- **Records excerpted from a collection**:
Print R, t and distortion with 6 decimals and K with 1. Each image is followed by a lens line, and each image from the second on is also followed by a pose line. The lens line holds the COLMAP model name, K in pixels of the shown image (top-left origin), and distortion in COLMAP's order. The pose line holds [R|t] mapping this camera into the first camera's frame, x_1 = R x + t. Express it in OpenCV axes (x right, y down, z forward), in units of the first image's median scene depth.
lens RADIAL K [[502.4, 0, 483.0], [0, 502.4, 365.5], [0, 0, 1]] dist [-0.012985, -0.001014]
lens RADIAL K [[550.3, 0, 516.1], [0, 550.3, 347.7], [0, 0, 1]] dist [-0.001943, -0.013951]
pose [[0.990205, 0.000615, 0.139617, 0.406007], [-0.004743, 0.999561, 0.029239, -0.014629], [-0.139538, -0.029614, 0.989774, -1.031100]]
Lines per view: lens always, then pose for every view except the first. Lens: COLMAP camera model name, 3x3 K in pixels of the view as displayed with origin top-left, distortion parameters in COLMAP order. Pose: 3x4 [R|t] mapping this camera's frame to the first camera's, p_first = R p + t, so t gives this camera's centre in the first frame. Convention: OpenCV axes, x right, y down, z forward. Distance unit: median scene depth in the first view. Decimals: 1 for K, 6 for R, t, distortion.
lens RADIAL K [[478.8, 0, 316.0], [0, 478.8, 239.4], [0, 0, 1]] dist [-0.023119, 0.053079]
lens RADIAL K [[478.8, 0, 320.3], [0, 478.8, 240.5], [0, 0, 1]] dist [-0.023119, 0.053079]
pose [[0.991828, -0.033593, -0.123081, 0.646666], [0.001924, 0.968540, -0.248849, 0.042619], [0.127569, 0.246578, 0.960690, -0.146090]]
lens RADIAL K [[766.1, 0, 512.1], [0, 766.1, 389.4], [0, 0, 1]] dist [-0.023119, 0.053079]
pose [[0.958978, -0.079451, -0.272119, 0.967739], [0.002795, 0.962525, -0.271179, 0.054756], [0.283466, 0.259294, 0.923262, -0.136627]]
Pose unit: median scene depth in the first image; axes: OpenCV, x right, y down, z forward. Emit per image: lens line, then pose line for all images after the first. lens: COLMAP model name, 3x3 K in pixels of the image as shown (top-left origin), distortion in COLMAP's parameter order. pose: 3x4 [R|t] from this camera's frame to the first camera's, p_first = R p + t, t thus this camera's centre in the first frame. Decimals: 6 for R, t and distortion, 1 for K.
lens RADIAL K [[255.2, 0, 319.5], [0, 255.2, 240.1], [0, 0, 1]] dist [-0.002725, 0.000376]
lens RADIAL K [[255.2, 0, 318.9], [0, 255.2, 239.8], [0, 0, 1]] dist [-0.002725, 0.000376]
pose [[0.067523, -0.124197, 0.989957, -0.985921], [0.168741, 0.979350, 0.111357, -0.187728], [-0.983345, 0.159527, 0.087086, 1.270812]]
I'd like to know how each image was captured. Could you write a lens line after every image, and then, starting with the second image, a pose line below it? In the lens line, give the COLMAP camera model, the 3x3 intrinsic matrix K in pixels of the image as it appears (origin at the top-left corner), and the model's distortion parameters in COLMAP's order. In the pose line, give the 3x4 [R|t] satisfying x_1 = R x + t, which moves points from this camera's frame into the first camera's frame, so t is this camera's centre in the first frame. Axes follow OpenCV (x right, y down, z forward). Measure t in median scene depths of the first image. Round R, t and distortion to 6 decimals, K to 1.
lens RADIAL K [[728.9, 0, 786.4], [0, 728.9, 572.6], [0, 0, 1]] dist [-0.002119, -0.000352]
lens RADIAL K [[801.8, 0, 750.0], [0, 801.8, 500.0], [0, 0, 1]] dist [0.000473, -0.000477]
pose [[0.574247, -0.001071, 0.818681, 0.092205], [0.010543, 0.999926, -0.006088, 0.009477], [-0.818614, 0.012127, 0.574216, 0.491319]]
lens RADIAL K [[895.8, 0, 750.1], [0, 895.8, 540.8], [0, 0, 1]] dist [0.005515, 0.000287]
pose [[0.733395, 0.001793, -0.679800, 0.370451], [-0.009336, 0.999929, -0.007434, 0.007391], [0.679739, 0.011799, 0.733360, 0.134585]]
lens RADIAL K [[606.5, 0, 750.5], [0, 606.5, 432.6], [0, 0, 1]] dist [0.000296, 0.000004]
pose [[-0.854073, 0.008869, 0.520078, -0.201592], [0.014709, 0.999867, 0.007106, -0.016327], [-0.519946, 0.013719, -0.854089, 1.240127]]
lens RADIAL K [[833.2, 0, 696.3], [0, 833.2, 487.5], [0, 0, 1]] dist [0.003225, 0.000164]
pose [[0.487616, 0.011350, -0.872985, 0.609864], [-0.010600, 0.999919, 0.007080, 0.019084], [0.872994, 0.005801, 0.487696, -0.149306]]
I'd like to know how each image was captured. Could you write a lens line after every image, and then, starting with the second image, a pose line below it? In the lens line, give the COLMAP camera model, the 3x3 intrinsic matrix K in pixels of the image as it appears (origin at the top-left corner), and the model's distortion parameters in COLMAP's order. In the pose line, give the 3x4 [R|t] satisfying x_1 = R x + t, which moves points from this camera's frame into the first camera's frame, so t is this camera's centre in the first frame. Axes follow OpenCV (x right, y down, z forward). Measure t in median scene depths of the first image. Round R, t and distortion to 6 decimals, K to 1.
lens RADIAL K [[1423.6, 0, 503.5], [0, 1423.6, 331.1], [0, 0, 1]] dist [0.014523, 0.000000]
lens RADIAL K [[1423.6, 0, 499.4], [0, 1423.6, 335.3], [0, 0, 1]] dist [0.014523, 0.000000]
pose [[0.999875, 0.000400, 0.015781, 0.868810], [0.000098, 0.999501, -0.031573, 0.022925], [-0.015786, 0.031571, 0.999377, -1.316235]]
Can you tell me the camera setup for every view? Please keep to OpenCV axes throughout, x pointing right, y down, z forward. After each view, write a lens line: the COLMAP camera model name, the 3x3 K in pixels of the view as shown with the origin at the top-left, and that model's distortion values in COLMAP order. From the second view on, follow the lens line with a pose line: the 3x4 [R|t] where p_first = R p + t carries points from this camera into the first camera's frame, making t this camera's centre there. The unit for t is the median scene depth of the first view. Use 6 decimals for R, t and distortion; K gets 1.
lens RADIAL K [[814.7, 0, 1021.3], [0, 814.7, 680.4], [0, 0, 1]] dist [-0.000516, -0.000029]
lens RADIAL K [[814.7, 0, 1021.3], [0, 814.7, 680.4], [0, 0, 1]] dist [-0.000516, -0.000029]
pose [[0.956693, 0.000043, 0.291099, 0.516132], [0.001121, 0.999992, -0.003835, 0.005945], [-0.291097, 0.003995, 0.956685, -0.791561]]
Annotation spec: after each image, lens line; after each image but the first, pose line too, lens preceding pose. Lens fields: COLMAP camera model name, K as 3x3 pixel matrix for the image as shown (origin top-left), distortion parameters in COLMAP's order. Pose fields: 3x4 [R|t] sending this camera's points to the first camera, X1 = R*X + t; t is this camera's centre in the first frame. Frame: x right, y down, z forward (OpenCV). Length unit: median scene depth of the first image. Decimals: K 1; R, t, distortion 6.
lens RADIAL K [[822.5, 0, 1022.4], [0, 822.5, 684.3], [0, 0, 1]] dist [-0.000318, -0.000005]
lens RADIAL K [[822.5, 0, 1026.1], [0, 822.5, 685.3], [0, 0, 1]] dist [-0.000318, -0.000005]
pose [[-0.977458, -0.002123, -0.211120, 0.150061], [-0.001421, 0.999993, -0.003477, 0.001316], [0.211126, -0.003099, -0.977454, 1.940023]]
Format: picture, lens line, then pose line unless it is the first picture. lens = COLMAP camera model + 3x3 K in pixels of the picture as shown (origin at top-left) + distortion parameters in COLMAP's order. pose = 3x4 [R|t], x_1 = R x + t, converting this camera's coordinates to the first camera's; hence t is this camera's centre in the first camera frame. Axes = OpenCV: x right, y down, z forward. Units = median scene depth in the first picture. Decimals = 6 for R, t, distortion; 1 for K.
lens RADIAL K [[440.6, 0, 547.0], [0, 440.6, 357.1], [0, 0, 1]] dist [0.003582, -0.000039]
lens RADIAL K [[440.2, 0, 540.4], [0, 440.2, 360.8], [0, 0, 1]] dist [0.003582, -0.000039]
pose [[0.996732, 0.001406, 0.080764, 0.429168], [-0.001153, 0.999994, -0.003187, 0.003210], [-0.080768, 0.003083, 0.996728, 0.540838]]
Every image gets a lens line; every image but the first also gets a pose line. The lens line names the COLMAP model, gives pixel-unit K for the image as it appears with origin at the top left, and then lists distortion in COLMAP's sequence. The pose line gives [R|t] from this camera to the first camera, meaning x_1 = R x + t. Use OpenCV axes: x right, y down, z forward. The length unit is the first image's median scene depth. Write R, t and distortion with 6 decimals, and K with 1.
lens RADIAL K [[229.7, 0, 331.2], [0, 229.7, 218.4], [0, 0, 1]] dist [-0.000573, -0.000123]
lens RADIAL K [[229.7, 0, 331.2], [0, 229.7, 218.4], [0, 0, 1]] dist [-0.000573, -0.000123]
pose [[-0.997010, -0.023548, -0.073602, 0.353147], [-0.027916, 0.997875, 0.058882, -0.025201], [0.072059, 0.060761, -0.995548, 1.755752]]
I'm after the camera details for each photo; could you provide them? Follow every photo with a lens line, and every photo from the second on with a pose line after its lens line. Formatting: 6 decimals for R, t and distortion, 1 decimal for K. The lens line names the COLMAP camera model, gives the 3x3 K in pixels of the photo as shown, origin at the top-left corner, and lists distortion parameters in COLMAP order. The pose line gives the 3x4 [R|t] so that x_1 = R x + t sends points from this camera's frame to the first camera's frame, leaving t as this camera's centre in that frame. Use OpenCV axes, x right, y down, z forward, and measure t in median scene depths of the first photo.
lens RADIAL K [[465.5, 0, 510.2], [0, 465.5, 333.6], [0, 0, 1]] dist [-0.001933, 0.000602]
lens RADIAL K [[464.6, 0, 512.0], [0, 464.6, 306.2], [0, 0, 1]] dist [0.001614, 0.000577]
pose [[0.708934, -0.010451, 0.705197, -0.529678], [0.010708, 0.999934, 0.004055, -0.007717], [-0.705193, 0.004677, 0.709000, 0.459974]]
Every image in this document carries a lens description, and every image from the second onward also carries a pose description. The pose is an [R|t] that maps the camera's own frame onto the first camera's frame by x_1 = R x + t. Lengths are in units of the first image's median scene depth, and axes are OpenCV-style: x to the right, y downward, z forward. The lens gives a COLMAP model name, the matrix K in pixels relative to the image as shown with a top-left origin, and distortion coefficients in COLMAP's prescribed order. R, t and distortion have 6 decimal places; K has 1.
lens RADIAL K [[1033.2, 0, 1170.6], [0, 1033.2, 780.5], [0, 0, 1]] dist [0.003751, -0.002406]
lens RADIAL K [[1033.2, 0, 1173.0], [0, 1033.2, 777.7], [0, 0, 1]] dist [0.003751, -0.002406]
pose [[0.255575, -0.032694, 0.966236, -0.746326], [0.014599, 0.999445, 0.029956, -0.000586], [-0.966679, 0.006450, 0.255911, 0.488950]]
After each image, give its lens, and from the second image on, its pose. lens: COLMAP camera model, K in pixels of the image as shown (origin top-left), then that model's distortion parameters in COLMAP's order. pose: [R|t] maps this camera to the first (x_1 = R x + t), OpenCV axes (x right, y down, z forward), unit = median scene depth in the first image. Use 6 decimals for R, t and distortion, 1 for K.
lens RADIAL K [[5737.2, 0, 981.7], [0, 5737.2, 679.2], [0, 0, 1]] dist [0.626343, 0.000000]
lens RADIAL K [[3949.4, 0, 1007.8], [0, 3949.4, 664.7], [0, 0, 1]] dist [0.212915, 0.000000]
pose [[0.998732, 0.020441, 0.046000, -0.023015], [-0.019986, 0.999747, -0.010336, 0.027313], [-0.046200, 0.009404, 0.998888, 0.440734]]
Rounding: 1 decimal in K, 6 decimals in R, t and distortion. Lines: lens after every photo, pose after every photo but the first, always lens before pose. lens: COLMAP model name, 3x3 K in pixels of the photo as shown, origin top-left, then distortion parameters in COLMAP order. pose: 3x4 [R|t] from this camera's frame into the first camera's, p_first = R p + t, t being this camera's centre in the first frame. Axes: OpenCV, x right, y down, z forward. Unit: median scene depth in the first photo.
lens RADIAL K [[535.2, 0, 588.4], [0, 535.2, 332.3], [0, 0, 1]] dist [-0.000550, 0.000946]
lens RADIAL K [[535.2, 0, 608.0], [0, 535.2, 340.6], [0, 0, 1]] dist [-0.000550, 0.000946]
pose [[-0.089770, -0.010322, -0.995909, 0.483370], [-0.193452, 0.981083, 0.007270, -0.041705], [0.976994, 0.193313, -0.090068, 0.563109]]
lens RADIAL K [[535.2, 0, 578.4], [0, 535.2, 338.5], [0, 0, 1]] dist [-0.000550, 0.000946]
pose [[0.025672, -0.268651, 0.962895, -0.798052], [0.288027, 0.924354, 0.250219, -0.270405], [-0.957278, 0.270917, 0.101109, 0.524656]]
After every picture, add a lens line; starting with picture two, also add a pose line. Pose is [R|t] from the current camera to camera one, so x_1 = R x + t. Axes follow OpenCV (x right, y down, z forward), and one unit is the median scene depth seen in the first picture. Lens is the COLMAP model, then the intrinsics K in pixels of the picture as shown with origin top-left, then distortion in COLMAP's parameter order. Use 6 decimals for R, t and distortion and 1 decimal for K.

- **EXERCISE DETAILS**: Transcribe everything from the start of the lines down to the line containing "dist [-0.001943, -0.013951]", including both ends.

- **RESPONSE FOR THIS EXERCISE**:
Print R, t and distortion with 6 decimals and K with 1. Each image is followed by a lens line, and each image from the second on is also followed by a pose line. The lens line holds the COLMAP model name, K in pixels of the shown image (top-left origin), and distortion in COLMAP's order. The pose line holds [R|t] mapping this camera into the first camera's frame, x_1 = R x + t. Express it in OpenCV axes (x right, y down, z forward), in units of the first image's median scene depth.
lens RADIAL K [[502.4, 0, 483.0], [0, 502.4, 365.5], [0, 0, 1]] dist [-0.012985, -0.001014]
lens RADIAL K [[550.3, 0, 516.1], [0, 550.3, 347.7], [0, 0, 1]] dist [-0.001943, -0.013951]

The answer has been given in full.